Florida Ranks Second In Nation For Overdose Deaths
Data from the CDC show that overdose deaths last year increased nearly 30% across the country. In Florida, the rate increased more than 37%.
Drug overdose deaths increased significantly across the country last year, but Florida in particular saw a huge spike.
More than 93,000 people died of a drug overdose in the U.S. in 2020, according to data released by the Centers for Disease Control and Prevention. That’s the highest number of overdose deaths the country has ever recorded, and reflects a 29.4% increase from 2019.
Florida ranks second in the nation for overdose deaths, behind California. Last year, 7,579 people died from a drug overdose, an increase of 37% from 2019.
“The pandemic has affected the whole country, and the opioid crisis has tracked right along with that,” said Dianne Clarke, CEO of Operation PAR, a substance use treatment program based in Pinellas County.
The greater Tampa Bay region has also been hit hard by the opioid crisis.
According to estimates from Project Opioid, more than 1,200 Tampa Bay residents died from opioid usage in 2020, exceeding the 1,024 deaths reported in 2019.
The Pinellas County Opioid Task Force shared that drug deaths in that county increased by 35% in 2020.
The Pasco County Sheriff's Office reported a total of 1,491 overdoses in 2020, resulting in 268 deaths — a 71% increase from 2019.
“Florida is a port of entry for drugs. When you look at our international airports, the amount of ports we have, the amount of coastline we have, what that means is not only is there more here, but when it gets here, it's more pure,” Clarke said.
Overdose deaths were already on the rise in Florida, but the pandemic accelerated the situation.
People with drug dependency became more isolated, having less contact with their family and friends. On top of that, 12-step meetings were paused, churches shut down and some rehab programs shifted to telehealth models.
Stressors like job loss and eviction, which can be triggers for people who have an addiction, were amplified in the last year.

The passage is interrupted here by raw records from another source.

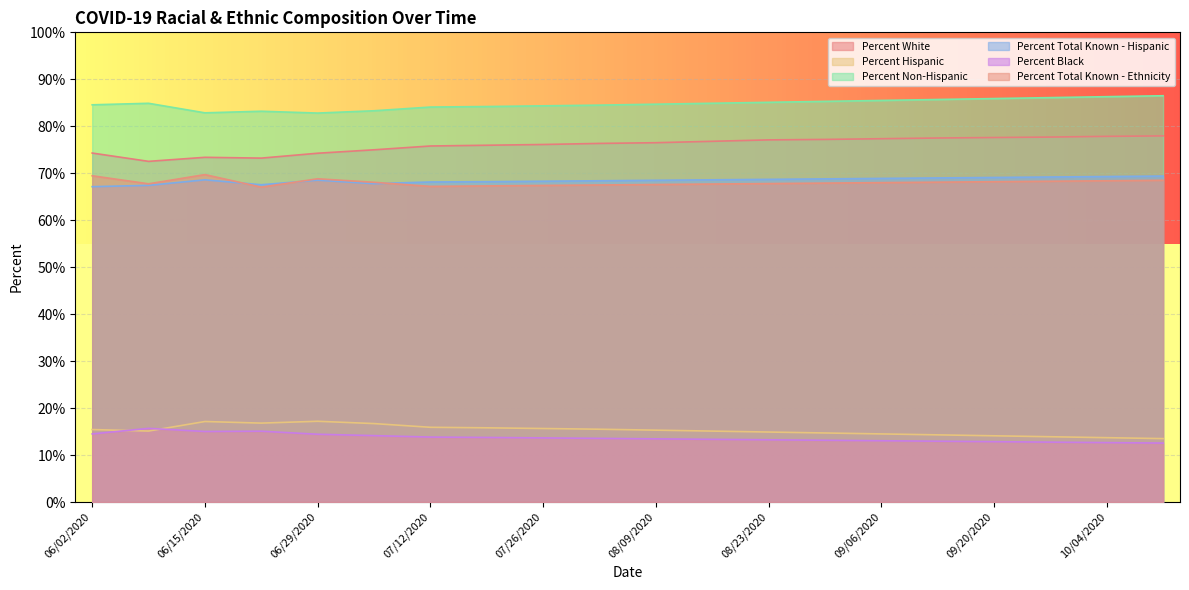

What is the sum of the Percent White values at 09/06/2020 and 09/27/2020?

155.1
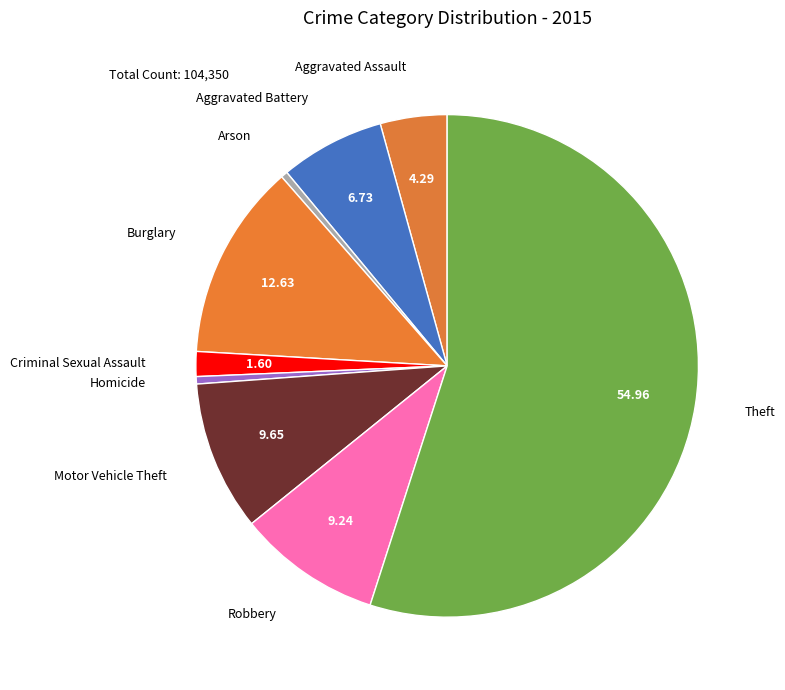

Count the number of slices in the pie.

9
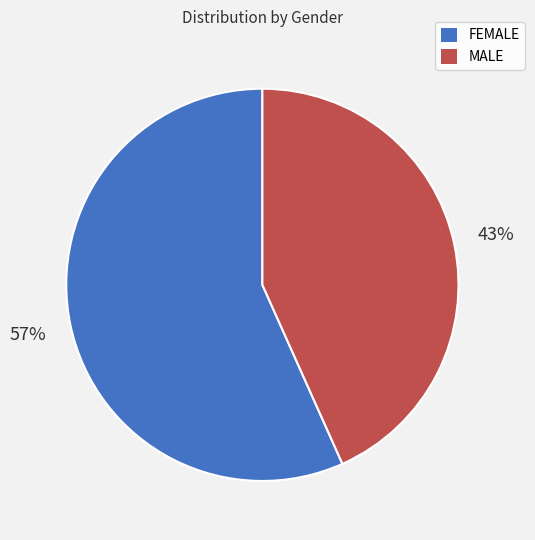

To the nearest percent, what is the average slice percentage?

50%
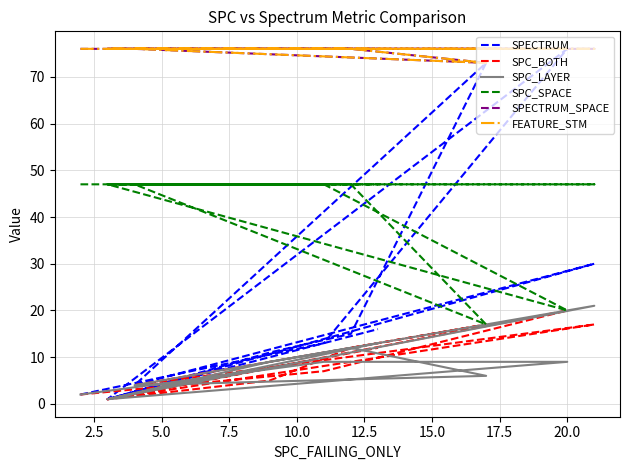

True or false: FEATURE_STM has more than 0 interior local peaks.

False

More than 38,000 Floridians died with COVID-19, 1,269,200 lost their job between February and April 2020, and thousands of families were pushed into food insecurity.
“Alcohol use is up, drug use is up, and stress is up,” Clarke said.
“How humans relate to stress — the stress of health, the stress of unemployment, the stress of the unknown — it's just been a real learning experience, I think, for all of us. And not only a learning experience, but bringing it all home that this is local, this is national, this is global.”
The coronavirus pandemic hit as fentanyl, an extremely powerful synthetic opioid, continues to become more widespread.
In 2019, fentanyl was present in over 3,200 of the state's 5,000 overdose deaths, according to CDC data.
Clarke shared that fentanyl deaths in Pinellas County increased by more than 52% between 2019 and 2020.
“That's the drug we're battling right now,” she said.
While many people dying from fentanyl have an opioid dependence, other drugs like cocaine and pills like Percocet, OxyContin and Xanax are being cut with the synthetic opioid.
“People who might be using cocaine or amphetamines don't realize that there's fentanyl cut into those drugs,” Clarke said. “And their bodies are naive to opioids, so they overdose and die not even realizing they were doing fentanyl.”
According to Clarke, one of the best ways to fight the opioid epidemic is to promote principles of harm reduction — policies that reduce the chances that people will abuse or overdose on drugs.
For example, she supports a recent Pinellas County ordinance that allows for a countywide syringe exchange program.
“Evidence-based programming shows that harm reduction does reduce deaths,” Clarke said.
“That includes syringe exchange programs and being able to give people fentanyl testing strips so that they can test their drugs before they use them to see if there's fentanyl in it.”
More than anything, Clarke encourages those struggling with drug dependence to seek out help.
“Recovery is possible,” she said. “As long as you're alive, there's hope. And there is treatment available. Don't be afraid to reach out because there are people here to help even in the middle of this. No matter how bad it is, there are ways to get help.”